The Communist Party’s top security body has called for a “crackdown” on “hostile forces” after China saw protests in major cities against COVID-19 lockdowns and in support of greater political freedoms.
The Central Political and Legal Affairs Commission, which oversees all domestic law enforcement in China, said on Tuesday that it was “necessary to crack down on infiltration and sabotage activities by hostile forces in accordance with the law”, according to a readout of a meeting carried by the state news agency Xinhua.
It also said it was crucial to “resolutely crack down on illegal criminal acts that disrupt social order in accordance with the law and earnestly safeguard overall social stability”.
China experienced a weekend of protests not seen in decades as anger over unrelenting lockdowns fuelled deep-rooted frustration with the political system.
A deadly fire last week in Urumqi, the capital of the northwestern region of Xinjiang, was the catalyst for the outrage. Protesters blamed COVID lockdowns for interferring with rescue efforts. Demonstrators emerged on streets in cities across China to pay tribute to the 10 people killed and to call for an end to hardline COVID controls.
Some of the protesters have also used the rallies to call for greater freedom of expression and the resignation of Chinese leader Xi Jinping – bold demands in a country where all organised political opposition is systematically crushed.
Chinese universities sent their students home on Tuesday, and police have fanned out in Beijing and Shanghai to prevent more protests.
Authorities have eased some COVID-19 controls after demonstrations in at least eight mainland cities and Hong Kong, but they maintained they would stick to a “zero-COVID” strategy, which has confined millions of people to their homes for months at a time. Security forces have detained an unknown number of people and stepped up surveillance.
With police out in force, there was no word of protests on Tuesday in Beijing, Shanghai or other major mainland cities that were the scene over the weekend of the most widespread protests since the army crushed the 1989 student-led Tiananmen Square pro-democracy movement.

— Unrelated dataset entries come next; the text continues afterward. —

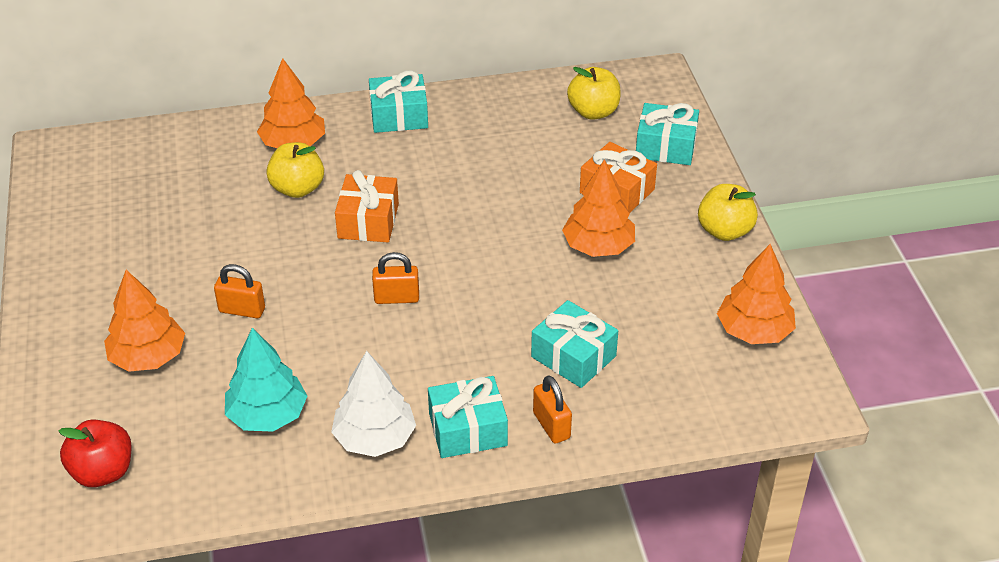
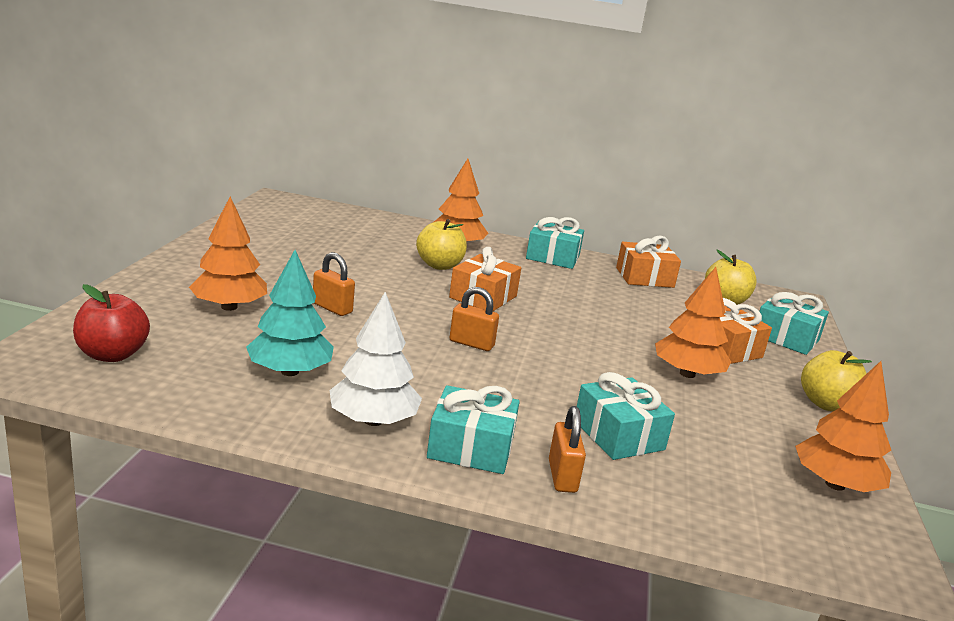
camera: 20 degrees right, 20 degrees down
none -> orange gift [616,236,681,288]

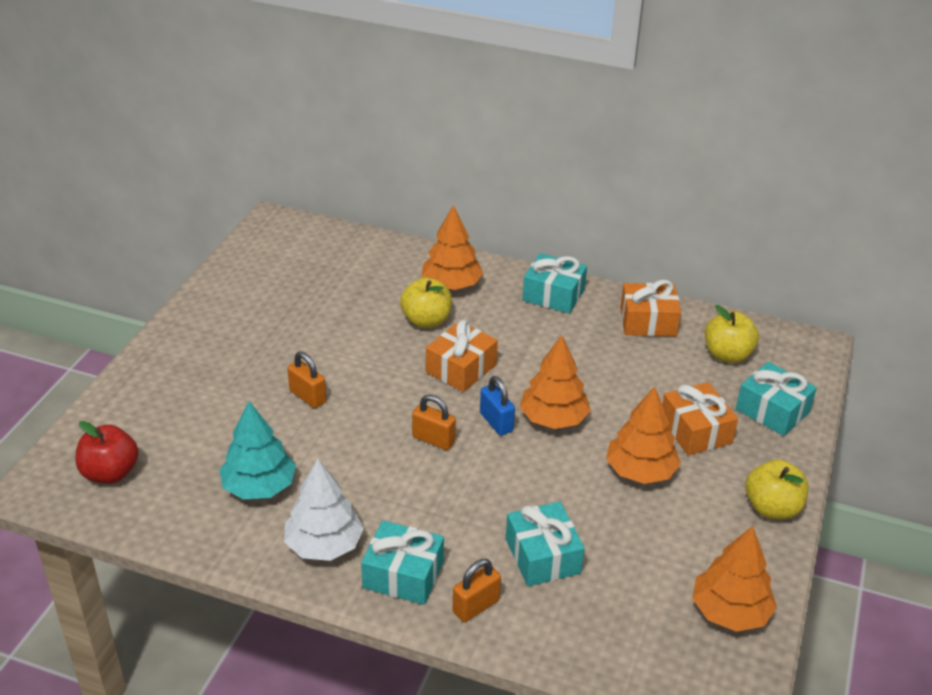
camera: 10 degrees right, 15 degrees up
orange tree [189,197,267,311] -> orange tree moved to [519,335,591,429]
orange padlock [549,406,586,493] -> orange padlock turned 45 degrees clockwise [453,559,501,622]
none -> blue padlock [480,376,515,436]

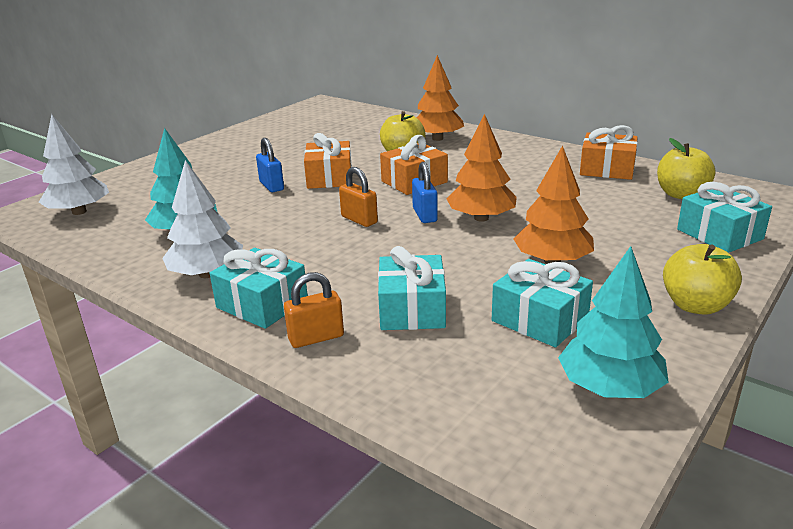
camera: 20 degrees right, 10 degrees down
red apple [76,421,139,484] -> white tree [39,114,109,215]
orange padlock [287,351,326,408] -> blue padlock [256,138,284,192]
turquoise gift [522,253,587,314] -> turquoise gift moved to [492,259,593,347]
orange gift [662,382,738,456] -> orange gift moved to [304,133,352,189]
orange tree [692,526,777,632] -> turquoise tree [558,246,669,398]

In Hong Kong, about a dozen people, mostly from the mainland, protested at a university.
Beijing’s Tsinghua University, where students protested at the weekend, and other schools in the capital and the southern province of Guangdong sent students home. The universities said they were protecting students from COVID-19 but dispersing them to their far-flung hometowns also reduces the likelihood of more demonstrations. Chinese leaders are wary of universities, which have been hotbeds of activism, including during the Tiananmen protests.
Authorities hope to “defuse the situation” by clearing out campuses, said Dali Yang, an expert on Chinese politics at the University of Chicago.
Depending on how tough a position the government takes, groups might take turns protesting, he said.
Police appeared to be trying to keep their crackdown out of sight, possibly to avoid drawing attention to the scale of the protests or encouraging others. Videos and posts on Chinese social media about protests were deleted by the ruling party’s vast online censorship apparatus.
There were no announcements about detentions although reporters saw protesters taken away by police and authorities warned some detained protesters against demonstrating again.
Two protesters told the Reuters news agency that callers identifying themselves as Beijing police officers asked them to report to a police station on Tuesday with written accounts of their activities on Sunday night. A student also said they were asked by their college if they had been in an area where a protest happened and to provide a written account.
“We are all desperately deleting our chat history,” said another person who witnessed the Beijing protest and declined to be identified. The person said police asked how they heard about the protest and what was their motive for going.
It was not clear how authorities identified the people they wanted to question about their participation in the protests, and it was also not clear how many such people the authorities aim to question.
Sympathy protests were held overseas, and foreign governments have called for restraint from Beijing.
“We support the right of people everywhere to peacefully protest, to make known their views, their concerns, their frustrations,” US Secretary of State Antony Blinken said during a visit to Bucharest, Romania.
UN spokesman Stephane Dujarric called for China to allow peaceful protests, and the head of the International Monetary Fund (IMF) said on Tuesday that it is time for China to move away from massive lockdowns and towards a more targeted approach to COVID-19.
IMF Managing Director Kristalina Georgieva told The Associated Press that a change would ease the impact on a world economy already struggling with high inflation, an energy crisis and food supply disruptions.
She urged a “recalibration” of China’s tough “zero-COVID” approach “exactly because of the impact it has on both people and on the economy”.
“We see the importance of moving away from massive lockdowns, being very targeted in restrictions, so that targeting allows to contain the spread of COVID without significant economic costs,” Georgieva said on Tuesday in Berlin.
She also urged China to look at vaccination policies and focus on vaccinating the “most vulnerable people”.
Wang Dan, a student leader of the 1989 demonstrations who now lives in exile, said the protests “symbolize the beginning of a new era in China … in which Chinese civil society has decided not to be silent and to confront tyranny”.
But he warned at a news conference in Taipei, Taiwan, that authorities were likely to respond with “stronger force to violently suppress protesters”.